3.000 Flüchtlinge gibt es nach Schätzungen der Caritas derzeit in Karlsruhe. Ganz sicher ist man sich bei der Zahl allerdings nicht: "Wir haben den Überblick verloren", gesteht Beate Deckwart-Boller vom Caritasverband Karlsruhe.
Sie ist Teamleiterin der vor einem Jahr gegründeten "Verfahrens- und Sozialberatung (VSB) für Flüchtlinge in der Landeserstaufnahmestelle" in Karlsruhe - einem Zusammenschluss des Caritasverbandes Karlsruhe mit dem Diakonischen Werk Karlsruhe und dem Freundeskreis Asyl. Finanziert wird das Projekt vom Land Baden-Württemberg.
Ansprechpartner für alle Belange
Mit fünf Mitarbeitern, einer Freiwilligen sowie zwei Rechtsanwälten auf Honorarbasis sind sie als Ansprechpartner für Flüchtlinge in Karlsruhe da. Sie beraten die Ankommenden in der LEA und den benachbarten Räumlichkeiten des Karlsruher Menschenrechtszentrums in Sachen Asylverfahren und sozialen Angelegenheiten. Allein in die zweistündige Sprechstunde kommen rund 150 Asylbewerber mit Fragen zu ihnen.
Es hat sich gezeigt, dass die Einrichtung einer Verfahrens-und Sozialberatung dringend erforderlich war, lautet das Fazit nach einem Jahr VSB. "Viele Flüchtlinge wissen einfach nicht, wo was konkret ist", so Deckwart-Boller. Antragstellung, Reisewegsbeschreibung und Vorbereitung auf die Anhörung stehen im Fokus der Sozialarbeiter. Darüber hinaus sind sie aufgrund der derzeitigen "kritischen Situation in der LEA" Ansprechpartner für jegliche soziale Belange: Wo soll ich schlafen? Wo ist die Krankenstation? Woher bekomme ich einen Kinderwagen? Wo ist meine Familie?
"Wir haben keine Kapazitäten" - Land ist jetzt gefordert
Doch so gern die Mitarbeiter allen Flüchtlingen helfen würden: "Wir haben keine Kapazitäten", so Deckwarth-Boller. Jetzt sei das Land an der Reihe, in diesem Punkt sind sich alle Beteiligten einig. "Sowohl Landes- als auch Bundesregierung haben in den vergangenen Jahren versäumt zu handeln", sagt Caritas-Vorstand Köhler. Man stehe im engen Kontakt mit den zuständigen Behörden, wie dem Regierungspräsidium und dem Integrationsministerium, die brisante Lage sei dort bekannt. "Wir fragen uns auch, woran es letztendlich hapert", seufzt Deckwarth-Boller.

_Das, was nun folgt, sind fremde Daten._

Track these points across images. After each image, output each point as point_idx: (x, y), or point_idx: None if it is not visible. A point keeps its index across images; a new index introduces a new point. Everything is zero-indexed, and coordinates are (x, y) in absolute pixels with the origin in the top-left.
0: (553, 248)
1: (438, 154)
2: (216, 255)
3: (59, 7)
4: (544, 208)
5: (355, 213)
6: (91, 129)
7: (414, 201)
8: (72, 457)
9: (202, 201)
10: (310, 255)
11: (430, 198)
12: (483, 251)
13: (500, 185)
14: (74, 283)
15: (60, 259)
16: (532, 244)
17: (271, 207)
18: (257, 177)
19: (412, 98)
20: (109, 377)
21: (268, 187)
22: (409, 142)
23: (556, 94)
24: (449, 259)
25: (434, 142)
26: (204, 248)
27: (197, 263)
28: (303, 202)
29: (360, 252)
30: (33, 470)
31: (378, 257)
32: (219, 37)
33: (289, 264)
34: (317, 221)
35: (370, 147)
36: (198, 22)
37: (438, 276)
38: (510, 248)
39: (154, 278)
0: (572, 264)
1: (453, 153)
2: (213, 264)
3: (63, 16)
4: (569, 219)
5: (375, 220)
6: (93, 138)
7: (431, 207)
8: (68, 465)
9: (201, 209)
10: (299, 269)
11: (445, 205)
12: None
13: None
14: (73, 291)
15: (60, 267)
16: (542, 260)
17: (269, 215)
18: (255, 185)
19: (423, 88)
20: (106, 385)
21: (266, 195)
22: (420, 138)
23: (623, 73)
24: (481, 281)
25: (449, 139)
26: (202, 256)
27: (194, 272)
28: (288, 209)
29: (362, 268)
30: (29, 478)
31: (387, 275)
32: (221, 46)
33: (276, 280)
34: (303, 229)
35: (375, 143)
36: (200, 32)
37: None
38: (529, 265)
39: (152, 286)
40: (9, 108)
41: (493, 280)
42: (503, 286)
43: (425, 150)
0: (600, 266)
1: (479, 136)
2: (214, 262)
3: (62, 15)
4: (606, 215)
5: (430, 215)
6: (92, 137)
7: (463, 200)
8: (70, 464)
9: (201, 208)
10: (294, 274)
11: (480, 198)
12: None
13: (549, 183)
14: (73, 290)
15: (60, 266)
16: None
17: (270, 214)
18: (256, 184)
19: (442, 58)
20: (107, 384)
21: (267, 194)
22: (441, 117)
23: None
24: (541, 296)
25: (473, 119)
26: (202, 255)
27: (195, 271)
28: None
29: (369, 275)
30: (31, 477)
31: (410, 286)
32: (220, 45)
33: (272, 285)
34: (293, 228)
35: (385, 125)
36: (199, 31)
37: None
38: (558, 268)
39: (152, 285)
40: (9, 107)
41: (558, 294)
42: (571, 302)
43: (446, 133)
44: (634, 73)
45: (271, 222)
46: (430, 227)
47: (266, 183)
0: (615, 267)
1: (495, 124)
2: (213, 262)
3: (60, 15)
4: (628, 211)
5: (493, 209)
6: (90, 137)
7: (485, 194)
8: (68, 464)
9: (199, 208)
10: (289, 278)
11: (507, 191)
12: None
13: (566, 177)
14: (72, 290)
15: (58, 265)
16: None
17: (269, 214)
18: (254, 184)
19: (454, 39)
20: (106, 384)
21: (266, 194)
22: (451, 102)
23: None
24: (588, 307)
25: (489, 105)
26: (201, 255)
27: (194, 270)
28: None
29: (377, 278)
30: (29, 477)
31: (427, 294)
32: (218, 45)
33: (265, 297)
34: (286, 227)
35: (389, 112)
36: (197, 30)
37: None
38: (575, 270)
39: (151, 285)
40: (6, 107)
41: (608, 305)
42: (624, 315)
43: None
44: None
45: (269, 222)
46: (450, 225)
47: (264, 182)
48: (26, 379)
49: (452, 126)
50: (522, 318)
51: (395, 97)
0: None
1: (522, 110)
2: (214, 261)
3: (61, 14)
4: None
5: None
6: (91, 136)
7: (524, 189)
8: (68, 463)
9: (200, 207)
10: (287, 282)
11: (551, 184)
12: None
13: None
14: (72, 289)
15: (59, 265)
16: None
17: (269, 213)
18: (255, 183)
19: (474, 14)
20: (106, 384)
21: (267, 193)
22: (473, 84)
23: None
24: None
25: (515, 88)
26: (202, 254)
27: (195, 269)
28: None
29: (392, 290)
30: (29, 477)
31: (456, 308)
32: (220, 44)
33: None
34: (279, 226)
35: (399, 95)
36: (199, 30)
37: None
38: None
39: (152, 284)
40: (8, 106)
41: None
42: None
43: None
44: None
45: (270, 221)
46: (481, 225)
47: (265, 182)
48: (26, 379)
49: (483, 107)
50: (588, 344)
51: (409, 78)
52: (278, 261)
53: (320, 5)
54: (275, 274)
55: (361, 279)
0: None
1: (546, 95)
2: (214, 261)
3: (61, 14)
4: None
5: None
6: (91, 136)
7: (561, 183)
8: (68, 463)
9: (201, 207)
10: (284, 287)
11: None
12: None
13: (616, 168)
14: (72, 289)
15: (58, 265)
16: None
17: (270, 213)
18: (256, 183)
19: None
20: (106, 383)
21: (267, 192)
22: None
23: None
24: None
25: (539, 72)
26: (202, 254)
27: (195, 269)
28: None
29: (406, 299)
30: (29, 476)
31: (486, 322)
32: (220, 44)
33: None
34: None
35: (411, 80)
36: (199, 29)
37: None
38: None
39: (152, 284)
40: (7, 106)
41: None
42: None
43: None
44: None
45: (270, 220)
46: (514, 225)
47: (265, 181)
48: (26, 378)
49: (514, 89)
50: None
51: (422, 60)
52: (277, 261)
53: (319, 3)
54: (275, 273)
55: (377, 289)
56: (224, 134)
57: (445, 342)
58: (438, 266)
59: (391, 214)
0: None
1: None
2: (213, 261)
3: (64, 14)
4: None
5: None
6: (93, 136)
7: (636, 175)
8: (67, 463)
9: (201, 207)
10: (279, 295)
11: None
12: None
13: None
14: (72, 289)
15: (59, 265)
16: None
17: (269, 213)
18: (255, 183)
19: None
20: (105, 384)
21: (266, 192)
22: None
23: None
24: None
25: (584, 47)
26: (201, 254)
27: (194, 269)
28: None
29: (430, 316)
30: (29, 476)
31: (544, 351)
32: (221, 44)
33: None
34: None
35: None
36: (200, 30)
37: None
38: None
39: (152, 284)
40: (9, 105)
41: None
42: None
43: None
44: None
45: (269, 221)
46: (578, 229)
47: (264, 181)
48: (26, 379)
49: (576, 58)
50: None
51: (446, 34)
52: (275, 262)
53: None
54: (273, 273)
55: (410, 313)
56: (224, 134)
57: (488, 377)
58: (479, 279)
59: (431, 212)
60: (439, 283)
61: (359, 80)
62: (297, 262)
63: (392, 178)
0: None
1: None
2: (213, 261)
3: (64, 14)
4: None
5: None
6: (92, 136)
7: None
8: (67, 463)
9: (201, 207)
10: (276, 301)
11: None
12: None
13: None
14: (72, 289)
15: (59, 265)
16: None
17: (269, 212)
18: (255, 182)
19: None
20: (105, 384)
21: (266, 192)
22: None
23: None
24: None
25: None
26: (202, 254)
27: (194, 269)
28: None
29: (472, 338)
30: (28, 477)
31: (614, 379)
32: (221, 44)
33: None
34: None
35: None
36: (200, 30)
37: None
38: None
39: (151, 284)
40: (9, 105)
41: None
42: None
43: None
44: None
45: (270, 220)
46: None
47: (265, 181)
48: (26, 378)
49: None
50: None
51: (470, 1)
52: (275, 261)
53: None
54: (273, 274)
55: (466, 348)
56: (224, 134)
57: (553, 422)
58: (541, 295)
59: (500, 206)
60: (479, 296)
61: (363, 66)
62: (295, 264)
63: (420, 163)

Vorschläge gibt es vonseiten der Verbände genug: Handlungsbedarf sehen sie vor allem beim Empfang der Flüchtlinge in der LEA: Asylbewerber, die in der Nacht oder am Wochenende ankommen, werden von einem Pförtner oder dem Sicherheitspersonal empfangen. Scheitert es nicht an der Sprachbarriere wird den Ankömmlingen von diesen ein Bett zugewiesen, das sie meist in den überfüllten Räumlichkeiten alleine finden müssen und vielleicht noch eine Zahnbürste in die Hand gedrückt. Das kann Frust und Missverständnisse bei den Flüchtlingen erzeugen und es sei nicht die Art wie sich die Stadt Karlsruhe seine Willkommenskultur vorstelle, so Deckwarth-Boller.
Keine Bürozeiten, sondern 24-Stunden-Rezeption
"Die LEA muss umdenken", fordert Deckwarth-Boller, "da muss ein anderes Konzept her." Das Personal sei überfordert: Die zum Teil von Fremdfirmen angestellte Pförtner und Security-Männer müssen beispielsweise medizinische Entscheidungen treffen, wenn die Flüchtlinge erschöpft vor der Tür stehen. "Das kann nicht sein, es muss auch Personal außerhalb der Bürozeiten ansprechbar sein", so die Caritas-Mitarbeiterin, "unser Vorschlag ist eine 24-Stunden-Rezeption."
Beim Pressegespräch am Freitag in den Räumen der Karlsruher Caritas machen die Verbänden klar: Eine zweite Aufnahmestelle muss her. Und zwar so schnell wie möglich - die Notunterkünfte in Grötzingen und in der Gartenhalle sollen bald wieder geschlossen werden. Doch: "Im Herbst erwarten wir erfahrungsgemäß nochmal einen Flüchtlingsanstieg", so Deckwarth-Boller.